Required work:
Report how many lines below contain the word "Landau", giving the number and no other words.

** Opening Supplied records block **

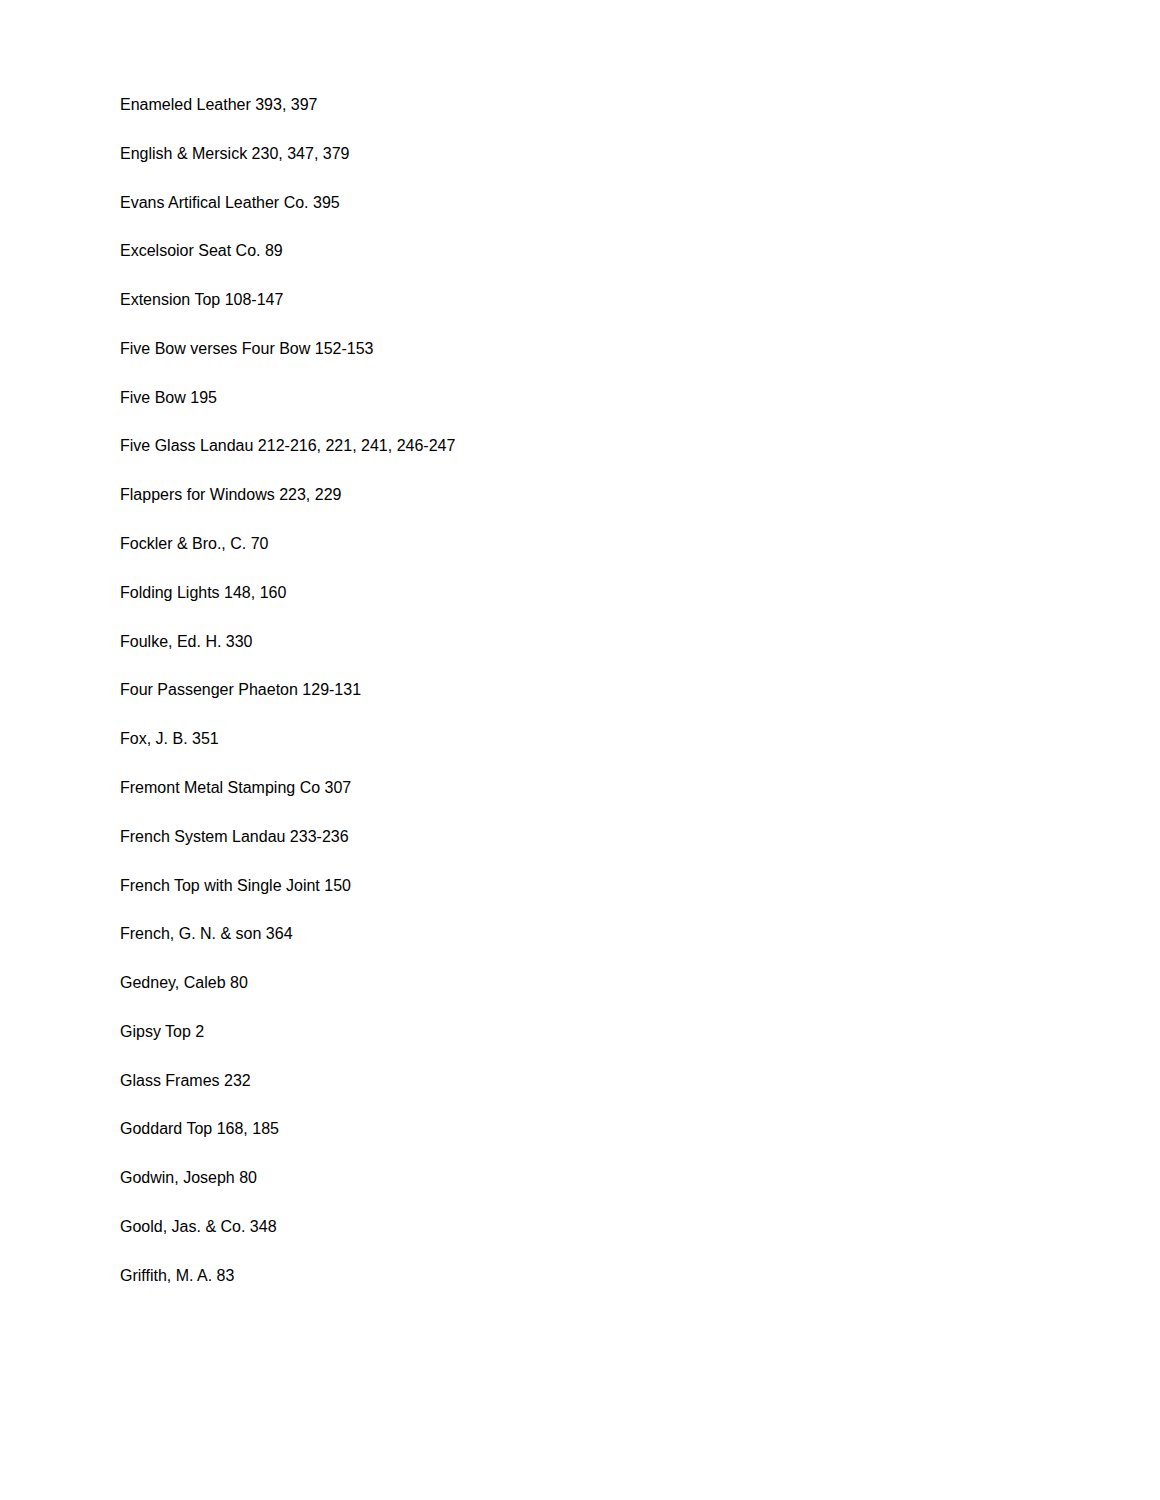Enameled Leather 393, 397
English & Mersick 230, 347, 379
Evans Artifical Leather Co. 395
Excelsoior Seat Co. 89
Extension Top 108-147
Five Bow verses Four Bow 152-153
Five Bow 195
Five Glass Landau 212-216, 221, 241, 246-247
Flappers for Windows 223, 229
Fockler & Bro., C. 70
Folding Lights 148, 160
Foulke, Ed. H. 330
Four Passenger Phaeton 129-131
Fox, J. B. 351
Fremont Metal Stamping Co 307
French System Landau 233-236
French Top with Single Joint 150
French, G. N. & son 364
Gedney, Caleb 80
Gipsy Top 2
Glass Frames 232
Goddard Top 168, 185
Godwin, Joseph 80
Goold, Jas. & Co. 348
Griffith, M. A. 83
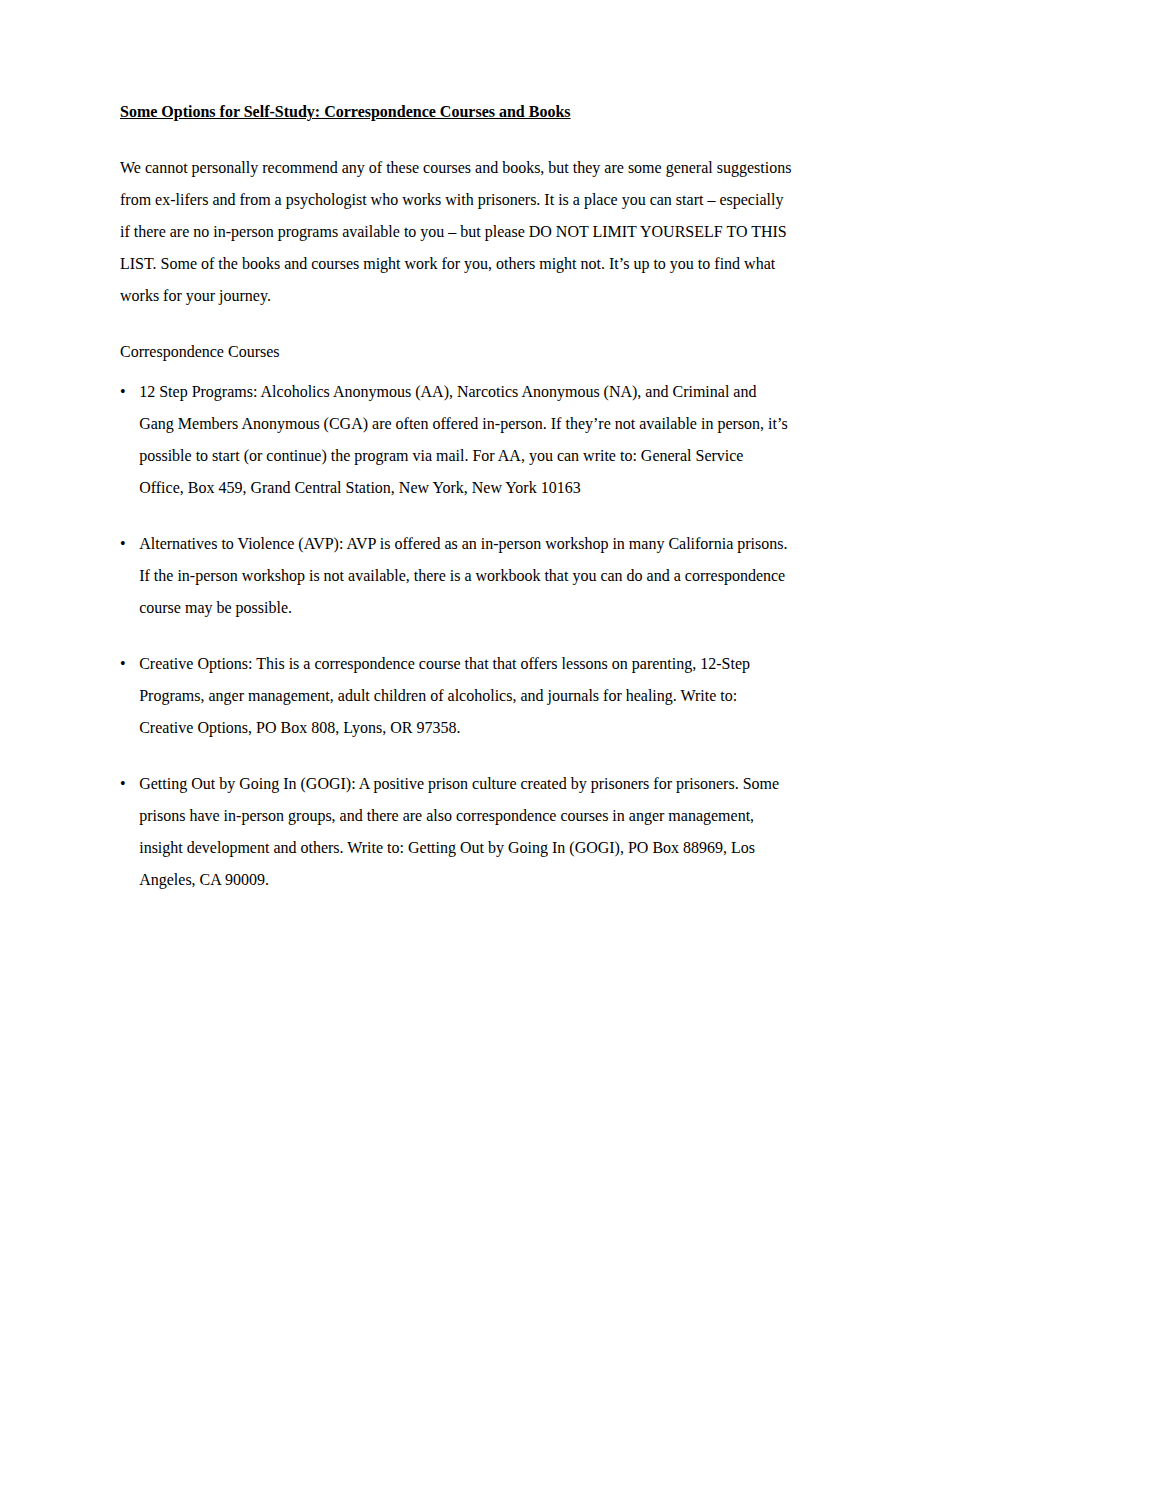Some Options for Self-Study: Correspondence Courses and Books
We cannot personally recommend any of these courses and books, but they are some general suggestions from ex-lifers and from a psychologist who works with prisoners. It is a place you can start – especially if there are no in-person programs available to you – but please DO NOT LIMIT YOURSELF TO THIS LIST. Some of the books and courses might work for you, others might not. It’s up to you to find what works for your journey.
Correspondence Courses
12 Step Programs: Alcoholics Anonymous (AA), Narcotics Anonymous (NA), and Criminal and Gang Members Anonymous (CGA) are often offered in-person. If they’re not available in person, it’s possible to start (or continue) the program via mail. For AA, you can write to: General Service Office, Box 459, Grand Central Station, New York, New York 10163
Alternatives to Violence (AVP): AVP is offered as an in-person workshop in many California prisons. If the in-person workshop is not available, there is a workbook that you can do and a correspondence course may be possible.
Creative Options: This is a correspondence course that that offers lessons on parenting, 12-Step Programs, anger management, adult children of alcoholics, and journals for healing. Write to: Creative Options, PO Box 808, Lyons, OR 97358.
Getting Out by Going In (GOGI): A positive prison culture created by prisoners for prisoners. Some prisons have in-person groups, and there are also correspondence courses in anger management, insight development and others. Write to: Getting Out by Going In (GOGI), PO Box 88969, Los Angeles, CA 90009.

** Closing Supplied records block **

Answer to the exercise:
2